If the memo is incorrect, inaccurate, or unfair, those who wrote and backed it will pay the price.  If it is correct, those named have things to answer for. Systems must be fixed. An organization must be repaired -- and quickly.  If the FBI was suborned for partisan purposes, it is an atrocity well beyond Watergate.

We live in an era when human privacy is essentially extinct.  Unless you stay entirely off the grid -- and few in the modern world can do that -- you are a fool to think your communications, and indeed movements, are not being monitored.  It's been that way for some time.

All our lives have been affected -- technologically, psychologically, and even morally -- in ways we are only just beginning to understand.

That is why the current House investigation into the activities of the FBI is of paramount, even epoch, importance -- way beyond the brain-deadening partisanship that seems to be engulfing the discussion.  Everyone, no matter the party, no matter the belief, even if they are foolish enough not to realize it, will be at risk at one time or another from the titanic (and anonymous) technological capabilities of government.

The responsibility of intelligence and policing organizations to protect the privacy of our citizens from this cannot be overstated.  It could not be more crucial if we believe in and hope to maintain whatever remains of our freedom.

Whatever the details of the Republican memo, unknown at this writing, and of future memos that may exist, their publication is mandatory, if only to serve notice that the people have primacy over the government agencies that are serving them.

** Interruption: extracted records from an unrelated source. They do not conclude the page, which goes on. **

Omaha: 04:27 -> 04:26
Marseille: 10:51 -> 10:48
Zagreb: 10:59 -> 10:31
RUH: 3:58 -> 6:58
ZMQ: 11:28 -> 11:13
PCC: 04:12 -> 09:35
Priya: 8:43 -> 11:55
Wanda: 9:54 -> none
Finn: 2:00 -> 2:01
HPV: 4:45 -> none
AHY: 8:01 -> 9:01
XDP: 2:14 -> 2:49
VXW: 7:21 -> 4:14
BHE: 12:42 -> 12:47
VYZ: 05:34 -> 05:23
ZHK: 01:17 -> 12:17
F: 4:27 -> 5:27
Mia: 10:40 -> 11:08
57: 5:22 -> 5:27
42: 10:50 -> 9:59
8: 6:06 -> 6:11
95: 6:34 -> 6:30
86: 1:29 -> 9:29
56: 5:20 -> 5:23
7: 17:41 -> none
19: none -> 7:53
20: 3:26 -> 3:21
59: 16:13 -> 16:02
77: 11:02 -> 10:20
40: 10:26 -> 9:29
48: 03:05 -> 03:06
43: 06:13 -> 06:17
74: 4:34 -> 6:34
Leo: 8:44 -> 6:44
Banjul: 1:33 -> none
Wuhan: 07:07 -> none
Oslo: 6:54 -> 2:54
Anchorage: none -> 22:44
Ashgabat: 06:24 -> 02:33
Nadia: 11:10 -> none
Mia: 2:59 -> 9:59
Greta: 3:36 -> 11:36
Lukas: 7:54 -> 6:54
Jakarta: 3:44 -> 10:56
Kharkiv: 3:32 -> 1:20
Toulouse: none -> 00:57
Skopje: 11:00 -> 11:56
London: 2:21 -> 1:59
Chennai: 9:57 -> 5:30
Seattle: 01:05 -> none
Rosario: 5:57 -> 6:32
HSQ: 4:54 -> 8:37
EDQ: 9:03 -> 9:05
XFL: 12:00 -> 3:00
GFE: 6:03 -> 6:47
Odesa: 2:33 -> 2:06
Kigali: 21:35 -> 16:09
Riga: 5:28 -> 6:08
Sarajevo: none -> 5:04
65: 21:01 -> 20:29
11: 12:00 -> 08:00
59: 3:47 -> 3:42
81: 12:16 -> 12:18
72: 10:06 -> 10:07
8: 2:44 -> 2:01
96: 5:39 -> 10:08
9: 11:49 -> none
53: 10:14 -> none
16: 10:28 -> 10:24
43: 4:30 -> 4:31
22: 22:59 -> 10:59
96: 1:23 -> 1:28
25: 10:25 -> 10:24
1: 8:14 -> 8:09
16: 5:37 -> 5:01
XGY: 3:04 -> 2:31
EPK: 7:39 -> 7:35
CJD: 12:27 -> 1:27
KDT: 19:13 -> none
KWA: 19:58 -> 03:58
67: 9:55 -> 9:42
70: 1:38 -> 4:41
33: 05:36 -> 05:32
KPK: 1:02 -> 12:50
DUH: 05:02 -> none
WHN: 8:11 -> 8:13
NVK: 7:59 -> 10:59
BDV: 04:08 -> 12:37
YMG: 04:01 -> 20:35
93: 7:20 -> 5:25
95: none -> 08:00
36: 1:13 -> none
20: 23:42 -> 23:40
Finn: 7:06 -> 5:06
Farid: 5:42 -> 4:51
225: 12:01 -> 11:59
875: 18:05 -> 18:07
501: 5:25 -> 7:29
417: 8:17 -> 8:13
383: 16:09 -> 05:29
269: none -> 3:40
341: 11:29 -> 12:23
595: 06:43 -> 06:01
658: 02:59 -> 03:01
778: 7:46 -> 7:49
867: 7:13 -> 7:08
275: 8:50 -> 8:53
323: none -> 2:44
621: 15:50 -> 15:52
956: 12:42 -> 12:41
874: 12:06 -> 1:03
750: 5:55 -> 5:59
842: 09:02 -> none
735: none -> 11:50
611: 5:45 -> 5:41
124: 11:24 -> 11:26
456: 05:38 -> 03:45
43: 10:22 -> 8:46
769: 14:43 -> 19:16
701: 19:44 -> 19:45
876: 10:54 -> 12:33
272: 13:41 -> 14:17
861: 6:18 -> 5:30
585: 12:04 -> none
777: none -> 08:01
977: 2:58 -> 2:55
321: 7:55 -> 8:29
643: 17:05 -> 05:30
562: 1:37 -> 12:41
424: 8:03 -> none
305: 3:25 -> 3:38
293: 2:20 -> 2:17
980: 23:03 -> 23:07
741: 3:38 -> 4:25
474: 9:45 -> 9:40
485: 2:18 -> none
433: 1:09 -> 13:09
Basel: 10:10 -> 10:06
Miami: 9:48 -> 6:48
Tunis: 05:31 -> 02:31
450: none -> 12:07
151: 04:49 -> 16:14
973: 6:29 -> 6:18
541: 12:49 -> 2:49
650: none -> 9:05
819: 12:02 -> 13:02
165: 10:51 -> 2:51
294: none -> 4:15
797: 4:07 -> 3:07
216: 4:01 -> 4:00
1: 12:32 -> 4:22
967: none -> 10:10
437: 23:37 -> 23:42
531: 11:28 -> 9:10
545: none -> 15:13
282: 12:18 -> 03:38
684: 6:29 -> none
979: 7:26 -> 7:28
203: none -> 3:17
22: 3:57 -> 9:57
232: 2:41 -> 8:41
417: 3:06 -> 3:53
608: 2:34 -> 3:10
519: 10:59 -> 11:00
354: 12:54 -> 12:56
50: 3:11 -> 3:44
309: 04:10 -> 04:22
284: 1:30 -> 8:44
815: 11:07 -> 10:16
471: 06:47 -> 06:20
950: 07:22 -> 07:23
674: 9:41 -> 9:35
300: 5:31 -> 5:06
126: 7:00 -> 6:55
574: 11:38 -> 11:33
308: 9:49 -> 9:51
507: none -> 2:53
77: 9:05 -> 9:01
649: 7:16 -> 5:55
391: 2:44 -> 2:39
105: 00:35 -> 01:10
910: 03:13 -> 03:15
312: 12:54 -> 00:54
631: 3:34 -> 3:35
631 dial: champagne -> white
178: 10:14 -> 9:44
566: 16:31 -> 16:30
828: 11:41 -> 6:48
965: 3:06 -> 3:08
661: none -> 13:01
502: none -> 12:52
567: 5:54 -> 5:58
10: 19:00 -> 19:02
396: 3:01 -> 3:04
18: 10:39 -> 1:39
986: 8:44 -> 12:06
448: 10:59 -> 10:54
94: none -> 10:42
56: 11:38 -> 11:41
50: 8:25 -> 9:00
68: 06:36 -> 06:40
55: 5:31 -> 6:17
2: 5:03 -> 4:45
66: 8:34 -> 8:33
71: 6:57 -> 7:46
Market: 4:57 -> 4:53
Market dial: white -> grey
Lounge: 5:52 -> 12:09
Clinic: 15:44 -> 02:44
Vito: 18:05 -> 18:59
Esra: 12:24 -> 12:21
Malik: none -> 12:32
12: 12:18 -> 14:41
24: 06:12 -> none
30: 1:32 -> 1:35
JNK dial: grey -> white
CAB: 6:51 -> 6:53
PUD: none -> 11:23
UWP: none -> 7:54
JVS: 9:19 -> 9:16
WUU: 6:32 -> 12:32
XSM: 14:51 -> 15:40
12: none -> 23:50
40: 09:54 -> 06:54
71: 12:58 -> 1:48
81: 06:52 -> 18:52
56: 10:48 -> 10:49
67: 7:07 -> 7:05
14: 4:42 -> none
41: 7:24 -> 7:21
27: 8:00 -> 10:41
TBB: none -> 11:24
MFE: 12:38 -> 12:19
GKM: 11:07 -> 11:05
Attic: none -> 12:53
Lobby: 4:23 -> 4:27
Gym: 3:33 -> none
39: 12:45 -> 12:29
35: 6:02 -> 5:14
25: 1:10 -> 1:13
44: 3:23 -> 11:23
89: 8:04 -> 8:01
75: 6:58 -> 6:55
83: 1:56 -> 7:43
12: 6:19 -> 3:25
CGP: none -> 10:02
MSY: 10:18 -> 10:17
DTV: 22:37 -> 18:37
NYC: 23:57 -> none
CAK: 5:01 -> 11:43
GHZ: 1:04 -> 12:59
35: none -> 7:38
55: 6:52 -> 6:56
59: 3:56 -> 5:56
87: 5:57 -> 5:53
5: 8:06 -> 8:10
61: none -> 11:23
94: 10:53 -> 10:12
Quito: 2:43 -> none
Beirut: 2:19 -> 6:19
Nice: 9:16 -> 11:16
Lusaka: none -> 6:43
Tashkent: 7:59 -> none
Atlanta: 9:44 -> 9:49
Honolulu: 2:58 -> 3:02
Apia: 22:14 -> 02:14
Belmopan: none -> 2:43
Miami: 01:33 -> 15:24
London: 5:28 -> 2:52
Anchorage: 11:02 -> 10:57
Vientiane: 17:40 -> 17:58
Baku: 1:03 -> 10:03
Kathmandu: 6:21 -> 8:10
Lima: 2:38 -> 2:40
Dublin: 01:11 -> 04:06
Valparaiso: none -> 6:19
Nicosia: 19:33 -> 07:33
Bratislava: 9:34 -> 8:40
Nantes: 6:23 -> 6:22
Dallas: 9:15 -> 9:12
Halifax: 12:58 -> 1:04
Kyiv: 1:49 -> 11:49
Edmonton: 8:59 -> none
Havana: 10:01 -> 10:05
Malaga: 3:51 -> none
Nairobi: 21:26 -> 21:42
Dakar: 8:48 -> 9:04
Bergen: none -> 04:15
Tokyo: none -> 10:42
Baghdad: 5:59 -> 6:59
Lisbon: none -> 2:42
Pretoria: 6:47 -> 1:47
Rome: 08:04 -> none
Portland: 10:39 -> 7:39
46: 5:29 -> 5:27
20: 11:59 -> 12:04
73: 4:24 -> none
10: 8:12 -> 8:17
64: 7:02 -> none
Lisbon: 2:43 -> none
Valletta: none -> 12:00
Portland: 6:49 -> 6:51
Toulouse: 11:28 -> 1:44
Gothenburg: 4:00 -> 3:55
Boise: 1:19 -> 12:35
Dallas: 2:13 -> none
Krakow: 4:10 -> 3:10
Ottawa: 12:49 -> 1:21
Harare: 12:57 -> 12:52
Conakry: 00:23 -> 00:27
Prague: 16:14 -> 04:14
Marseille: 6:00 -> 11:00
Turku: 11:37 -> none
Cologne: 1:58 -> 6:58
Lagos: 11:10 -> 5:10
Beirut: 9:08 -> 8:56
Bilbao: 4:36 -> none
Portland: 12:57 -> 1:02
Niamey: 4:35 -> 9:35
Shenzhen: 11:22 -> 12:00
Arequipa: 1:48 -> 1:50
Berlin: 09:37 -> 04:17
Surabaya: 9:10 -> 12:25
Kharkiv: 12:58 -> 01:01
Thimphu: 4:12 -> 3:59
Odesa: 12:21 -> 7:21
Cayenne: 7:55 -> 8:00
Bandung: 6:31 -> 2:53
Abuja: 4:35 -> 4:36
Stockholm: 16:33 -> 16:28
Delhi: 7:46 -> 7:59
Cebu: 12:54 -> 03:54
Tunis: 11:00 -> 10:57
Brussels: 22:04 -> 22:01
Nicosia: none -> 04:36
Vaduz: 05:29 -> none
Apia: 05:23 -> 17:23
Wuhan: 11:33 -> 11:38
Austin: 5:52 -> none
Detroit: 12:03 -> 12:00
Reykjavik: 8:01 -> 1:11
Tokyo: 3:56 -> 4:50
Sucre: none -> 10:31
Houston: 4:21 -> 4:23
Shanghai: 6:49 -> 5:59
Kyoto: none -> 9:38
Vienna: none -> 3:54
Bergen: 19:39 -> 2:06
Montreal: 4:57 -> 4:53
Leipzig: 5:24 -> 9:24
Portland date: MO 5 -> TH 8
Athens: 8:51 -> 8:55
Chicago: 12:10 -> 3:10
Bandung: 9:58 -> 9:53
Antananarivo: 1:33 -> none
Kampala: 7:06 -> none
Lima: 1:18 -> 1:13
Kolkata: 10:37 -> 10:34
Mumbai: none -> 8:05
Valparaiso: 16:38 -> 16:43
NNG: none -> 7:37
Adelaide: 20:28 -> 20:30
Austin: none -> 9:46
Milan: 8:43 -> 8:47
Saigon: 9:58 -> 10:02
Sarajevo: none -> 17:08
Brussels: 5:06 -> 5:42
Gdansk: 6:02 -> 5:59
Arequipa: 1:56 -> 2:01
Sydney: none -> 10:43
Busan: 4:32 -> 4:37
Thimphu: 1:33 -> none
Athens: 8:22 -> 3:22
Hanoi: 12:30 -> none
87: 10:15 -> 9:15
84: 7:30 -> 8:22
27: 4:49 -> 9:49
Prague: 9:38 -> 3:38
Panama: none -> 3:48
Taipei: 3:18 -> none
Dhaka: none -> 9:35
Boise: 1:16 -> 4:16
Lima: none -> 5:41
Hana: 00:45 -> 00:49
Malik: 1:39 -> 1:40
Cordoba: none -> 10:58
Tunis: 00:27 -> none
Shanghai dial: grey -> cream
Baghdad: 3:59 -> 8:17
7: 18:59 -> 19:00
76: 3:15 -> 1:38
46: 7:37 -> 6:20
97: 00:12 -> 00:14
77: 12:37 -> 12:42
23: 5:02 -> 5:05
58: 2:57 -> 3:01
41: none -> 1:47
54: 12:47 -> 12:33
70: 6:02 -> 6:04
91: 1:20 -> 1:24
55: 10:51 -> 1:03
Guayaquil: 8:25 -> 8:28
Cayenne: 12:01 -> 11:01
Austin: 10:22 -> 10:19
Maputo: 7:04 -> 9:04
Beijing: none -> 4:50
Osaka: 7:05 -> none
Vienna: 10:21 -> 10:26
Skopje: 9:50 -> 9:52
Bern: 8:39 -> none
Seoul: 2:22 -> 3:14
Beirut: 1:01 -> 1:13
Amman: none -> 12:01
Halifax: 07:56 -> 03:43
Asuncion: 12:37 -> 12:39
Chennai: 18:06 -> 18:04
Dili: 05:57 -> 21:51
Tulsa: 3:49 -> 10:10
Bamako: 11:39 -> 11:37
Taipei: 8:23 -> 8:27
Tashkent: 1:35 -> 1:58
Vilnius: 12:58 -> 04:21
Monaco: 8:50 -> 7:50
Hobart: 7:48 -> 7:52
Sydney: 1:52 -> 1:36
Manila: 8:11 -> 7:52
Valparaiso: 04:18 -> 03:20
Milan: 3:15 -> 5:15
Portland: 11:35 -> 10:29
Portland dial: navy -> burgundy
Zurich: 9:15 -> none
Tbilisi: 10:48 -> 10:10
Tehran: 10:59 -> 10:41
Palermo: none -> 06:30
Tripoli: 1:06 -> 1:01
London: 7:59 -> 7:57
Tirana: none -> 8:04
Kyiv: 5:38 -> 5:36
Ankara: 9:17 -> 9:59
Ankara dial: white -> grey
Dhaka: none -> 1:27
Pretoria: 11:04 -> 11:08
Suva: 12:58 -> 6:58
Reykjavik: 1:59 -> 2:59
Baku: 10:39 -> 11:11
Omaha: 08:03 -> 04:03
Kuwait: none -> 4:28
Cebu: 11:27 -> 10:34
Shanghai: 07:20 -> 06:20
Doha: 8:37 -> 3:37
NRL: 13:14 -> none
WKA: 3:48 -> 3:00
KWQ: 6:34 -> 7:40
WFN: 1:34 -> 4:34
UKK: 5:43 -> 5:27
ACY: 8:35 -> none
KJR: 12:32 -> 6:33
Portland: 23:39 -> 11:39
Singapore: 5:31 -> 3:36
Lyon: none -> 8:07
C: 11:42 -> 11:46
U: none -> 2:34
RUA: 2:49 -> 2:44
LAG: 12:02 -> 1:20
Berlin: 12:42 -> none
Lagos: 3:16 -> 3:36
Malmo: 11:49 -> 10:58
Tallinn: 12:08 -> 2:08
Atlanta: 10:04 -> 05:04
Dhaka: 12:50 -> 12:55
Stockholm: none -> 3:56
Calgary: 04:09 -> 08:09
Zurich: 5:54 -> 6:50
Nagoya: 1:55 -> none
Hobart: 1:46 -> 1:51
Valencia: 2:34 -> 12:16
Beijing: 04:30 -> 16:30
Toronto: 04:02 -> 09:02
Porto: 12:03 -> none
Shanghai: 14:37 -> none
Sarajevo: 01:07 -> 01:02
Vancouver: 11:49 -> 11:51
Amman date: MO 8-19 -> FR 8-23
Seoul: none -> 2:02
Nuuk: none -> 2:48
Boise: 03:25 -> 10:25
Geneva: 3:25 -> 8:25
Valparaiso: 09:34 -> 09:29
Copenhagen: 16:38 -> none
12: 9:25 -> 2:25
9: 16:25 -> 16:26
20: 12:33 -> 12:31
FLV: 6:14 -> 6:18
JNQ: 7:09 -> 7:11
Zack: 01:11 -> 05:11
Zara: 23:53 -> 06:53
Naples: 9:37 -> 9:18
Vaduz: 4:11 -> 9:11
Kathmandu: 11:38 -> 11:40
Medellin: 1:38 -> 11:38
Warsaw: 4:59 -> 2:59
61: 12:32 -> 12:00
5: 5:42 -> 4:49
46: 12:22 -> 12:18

It's surprising, and extremely disheartening, that those leading the FBI and the DOJ don't immediately realize and acknowledge that. Instead, they choose to stonewall, prevaricate, and redact documents in manners that are often fallacious and self-serving. They have failed mightily in their mission that is first to us, a distant second to themselves and the preservation of their organizations.  If the FBI serves itself more than the American public -- if this is even a close call -- it should cease to exist.